Tourism in Hawai‘i continued to be a major driver for the state’s economic recovery in 2013, surpassing records set the previous year.
Visitor spending reached $14.5 billion, an increase of two per cent from $14.3 billion from the previous year, with visitors contributing $1.5 billion in state tax revenue.
In total 8,235,510 visitors were recorded, again an increase of 2.6 per cent from eight million in 2012.
This is according to preliminary statistics released by the Hawai‘i Tourism Authority today.
“While our core US market remained strong, there were significant increases in arrivals and spending from the growing Other Asia (China, Korea and Taiwan) and Oceania (Australia and New Zealand) markets,” said Mike McCartney, president and of the HTA.

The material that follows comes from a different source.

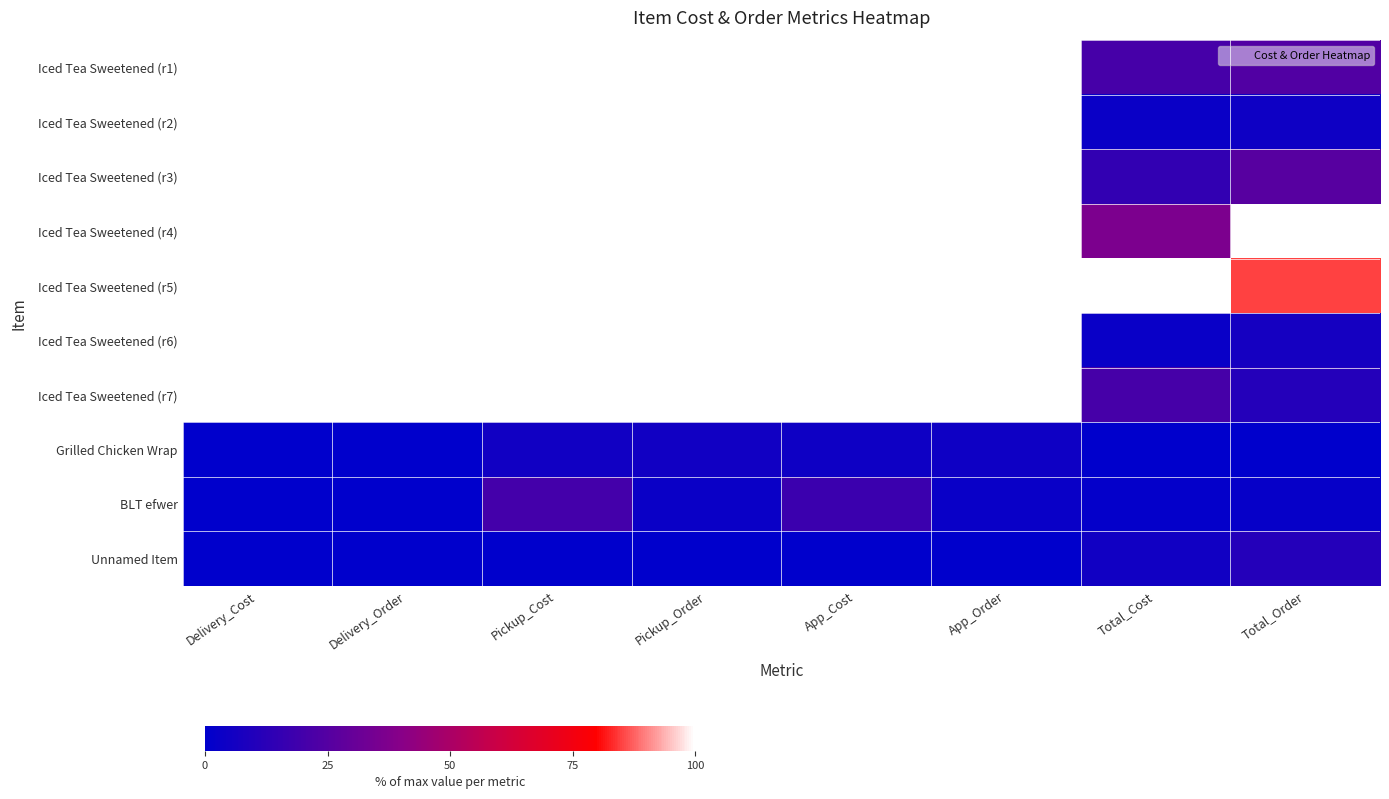

Which has a higher value, Total_Cost or App_Cost?

App_Cost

“Supported by double-digit increases in air seats to the Hawaiian Islands from these two regions, we will continue to focus our efforts on these developing markets with tremendous growth potential.”
Gains in visitor expenditures and arrivals during the first half of 2013 offset the weaker performance in the latter half of the year.
International arrivals through 2013 also helped to maintain the momentum experienced through the year.
Despite the gains in arrivals and spending in 2013, the HTA fell short of targets of $15.3 billion in visitor expenditures and 8.48 million visitor arrivals.
Fluctuations in currency exchange rates, tax and fuel charges have impacted growth and caused the levelling off during the second half of the year.
The HTA anticipates this trend to continue during the first half of 2014.
“We will work with our global marketing partners to review and adjust our plans to stimulate the market in light of current economic and global trends.
“It is also important that we continue to work with our industry partners to balance the needs of our community while strengthening our tourism economy in 2014,” added McCartney.